WORK ITEM: One number alone answers this: the count of lines below in which the word "pages" is found.

MATERIAL PROVIDED:

··········

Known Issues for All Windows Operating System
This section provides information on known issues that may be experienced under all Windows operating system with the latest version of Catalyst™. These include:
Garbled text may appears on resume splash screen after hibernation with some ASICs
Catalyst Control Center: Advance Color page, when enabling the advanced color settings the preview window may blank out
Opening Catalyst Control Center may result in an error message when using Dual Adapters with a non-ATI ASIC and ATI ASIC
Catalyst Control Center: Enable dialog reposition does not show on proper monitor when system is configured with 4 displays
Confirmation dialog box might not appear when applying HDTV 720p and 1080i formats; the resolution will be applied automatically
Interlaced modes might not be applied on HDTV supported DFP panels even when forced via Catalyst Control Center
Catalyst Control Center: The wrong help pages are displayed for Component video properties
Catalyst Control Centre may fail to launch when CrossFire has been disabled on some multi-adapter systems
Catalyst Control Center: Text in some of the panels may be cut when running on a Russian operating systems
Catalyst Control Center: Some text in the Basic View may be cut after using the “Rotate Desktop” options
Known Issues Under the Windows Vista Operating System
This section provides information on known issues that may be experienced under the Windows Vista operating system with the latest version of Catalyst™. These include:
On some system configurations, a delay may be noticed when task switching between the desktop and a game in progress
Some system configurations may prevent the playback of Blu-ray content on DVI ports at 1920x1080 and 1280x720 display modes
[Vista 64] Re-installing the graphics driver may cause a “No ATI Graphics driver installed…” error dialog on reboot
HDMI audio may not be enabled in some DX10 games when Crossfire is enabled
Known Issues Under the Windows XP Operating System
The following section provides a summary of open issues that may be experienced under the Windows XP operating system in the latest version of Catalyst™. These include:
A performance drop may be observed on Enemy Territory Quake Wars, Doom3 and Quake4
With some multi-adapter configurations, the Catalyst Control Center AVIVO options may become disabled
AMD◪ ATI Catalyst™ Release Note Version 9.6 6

··········

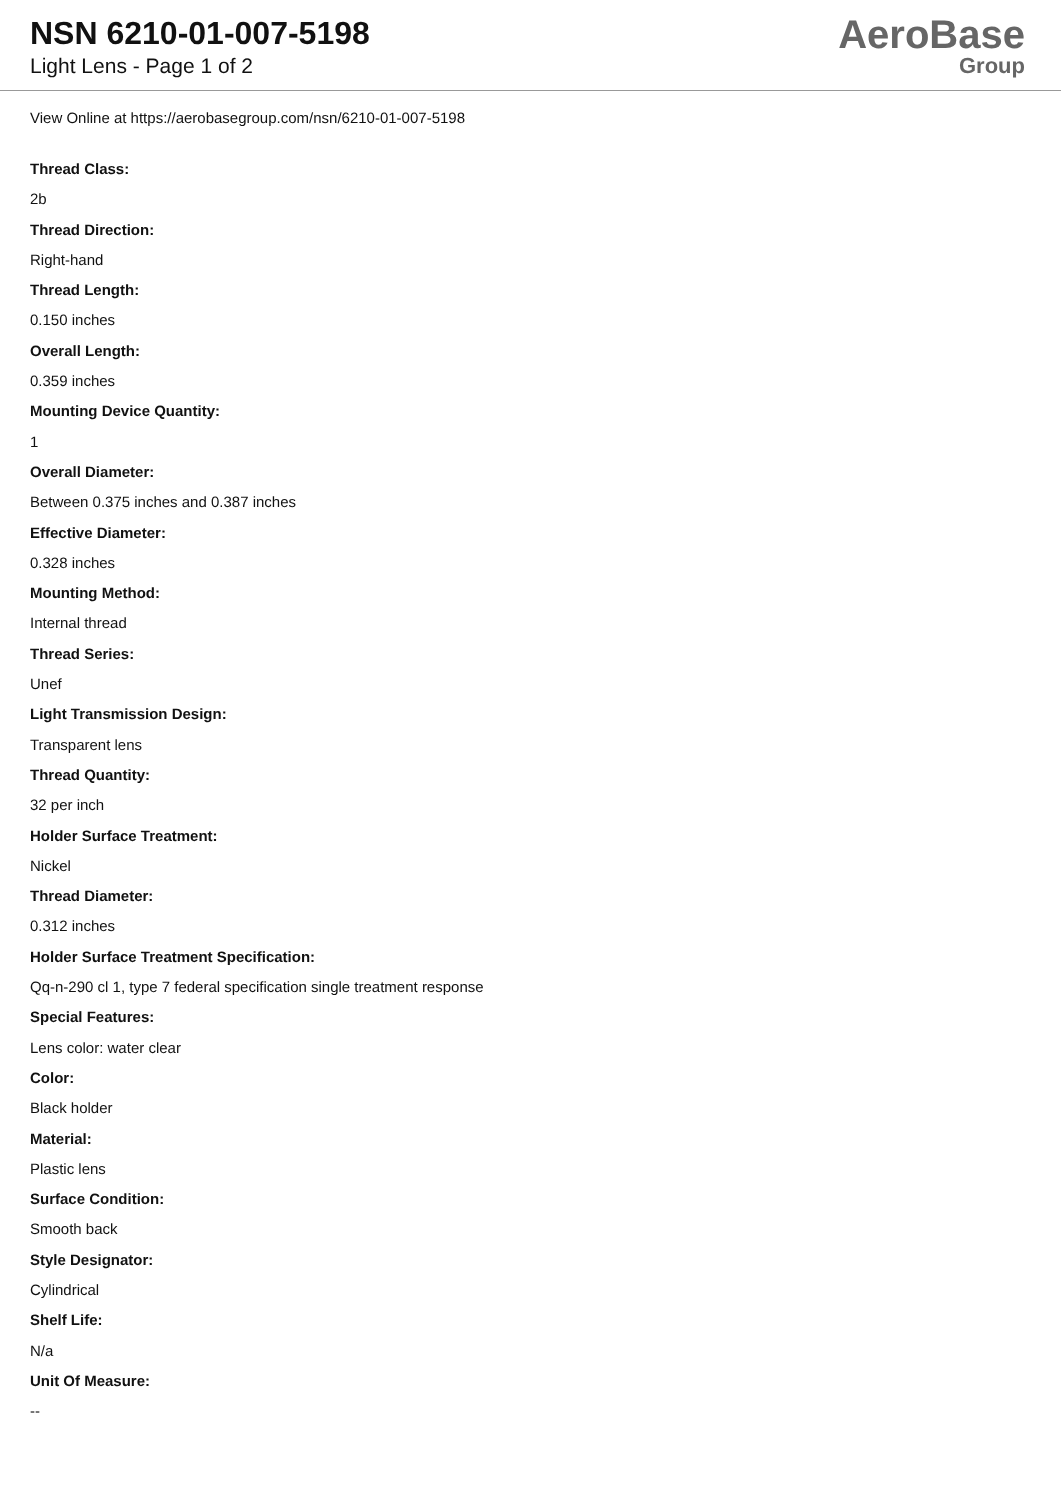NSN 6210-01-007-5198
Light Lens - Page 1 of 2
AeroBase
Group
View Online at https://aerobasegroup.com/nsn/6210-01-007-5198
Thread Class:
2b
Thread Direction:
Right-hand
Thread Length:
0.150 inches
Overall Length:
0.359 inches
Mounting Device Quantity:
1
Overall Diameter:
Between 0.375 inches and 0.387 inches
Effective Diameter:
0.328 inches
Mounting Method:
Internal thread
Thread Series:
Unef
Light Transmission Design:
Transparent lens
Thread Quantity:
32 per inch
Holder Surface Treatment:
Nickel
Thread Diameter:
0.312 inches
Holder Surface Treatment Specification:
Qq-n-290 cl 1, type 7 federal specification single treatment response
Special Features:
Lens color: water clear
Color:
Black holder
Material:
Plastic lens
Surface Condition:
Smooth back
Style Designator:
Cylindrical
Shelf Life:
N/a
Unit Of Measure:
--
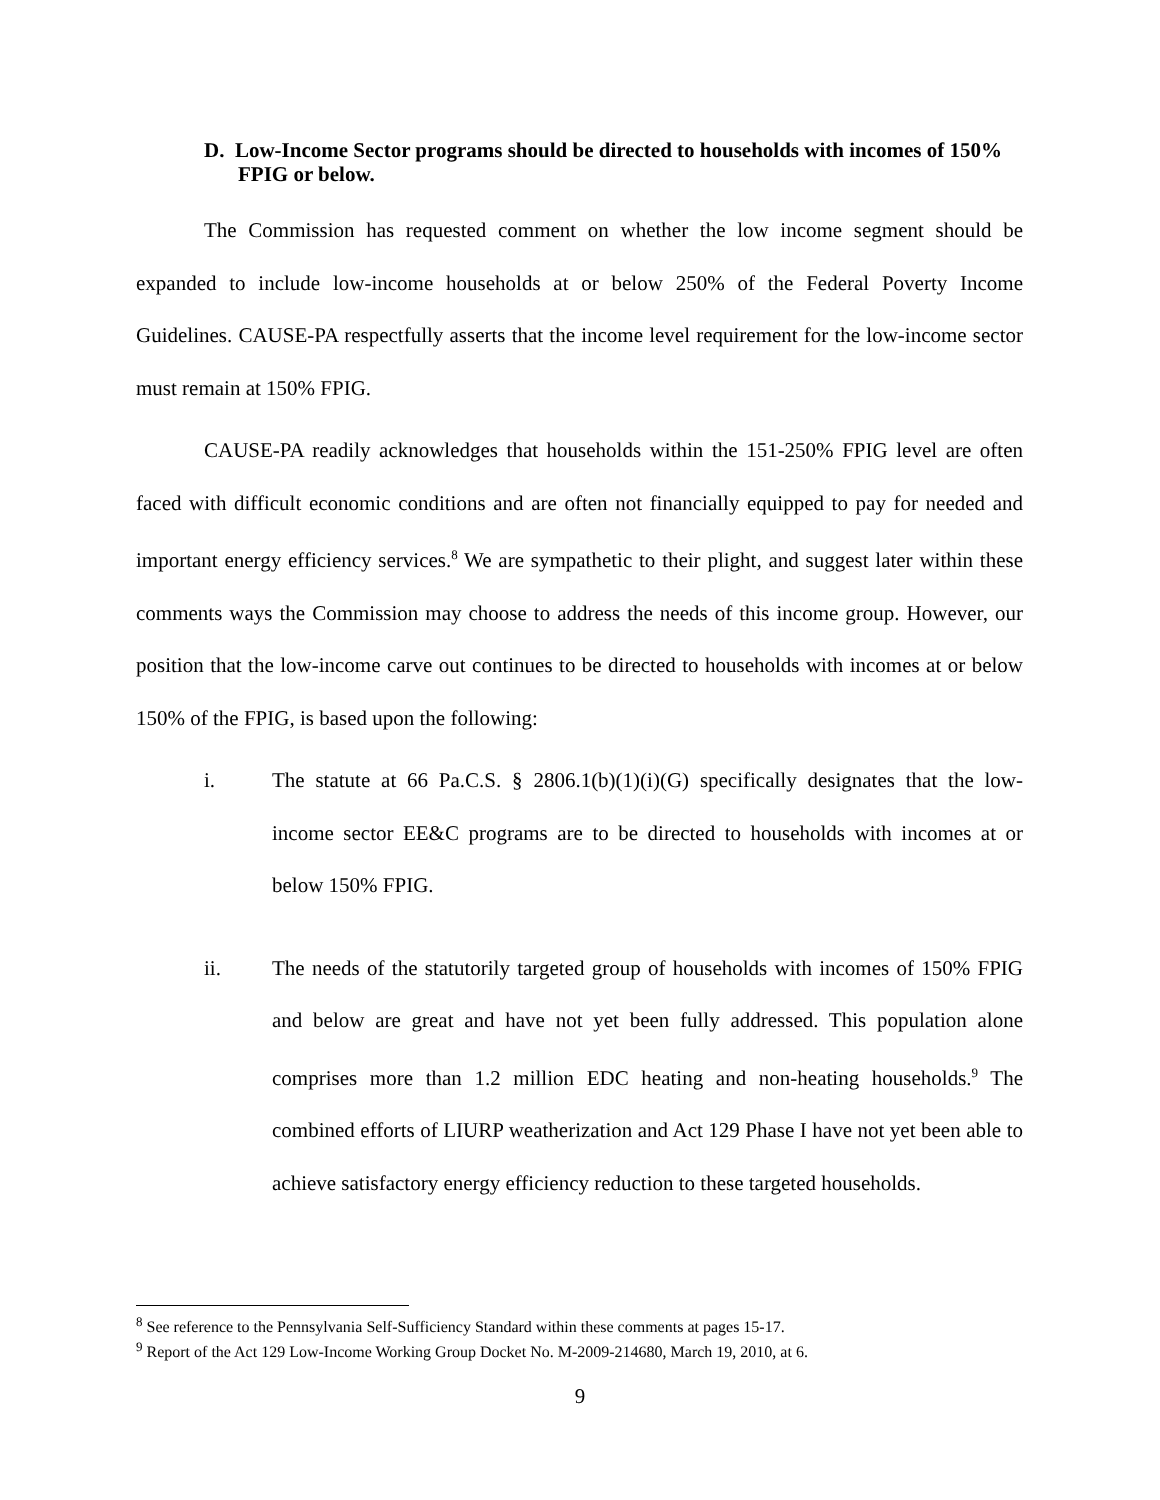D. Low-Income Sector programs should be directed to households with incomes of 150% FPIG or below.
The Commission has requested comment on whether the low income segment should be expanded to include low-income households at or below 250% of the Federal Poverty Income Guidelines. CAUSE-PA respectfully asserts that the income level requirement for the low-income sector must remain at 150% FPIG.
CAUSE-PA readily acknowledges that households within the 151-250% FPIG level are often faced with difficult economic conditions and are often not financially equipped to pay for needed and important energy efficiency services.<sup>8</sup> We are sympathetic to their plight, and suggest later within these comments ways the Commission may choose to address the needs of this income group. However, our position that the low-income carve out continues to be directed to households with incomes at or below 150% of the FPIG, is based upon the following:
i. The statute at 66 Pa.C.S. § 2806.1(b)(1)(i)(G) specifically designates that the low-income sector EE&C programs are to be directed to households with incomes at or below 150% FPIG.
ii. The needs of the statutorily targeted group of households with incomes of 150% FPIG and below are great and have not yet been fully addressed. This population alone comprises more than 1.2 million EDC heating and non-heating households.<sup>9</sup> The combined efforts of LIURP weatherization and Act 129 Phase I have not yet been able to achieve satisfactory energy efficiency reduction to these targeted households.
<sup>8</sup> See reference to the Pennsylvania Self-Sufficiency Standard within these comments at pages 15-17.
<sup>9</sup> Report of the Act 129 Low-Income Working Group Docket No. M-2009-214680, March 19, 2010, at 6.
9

··········

WRITTEN SOLUTION: 2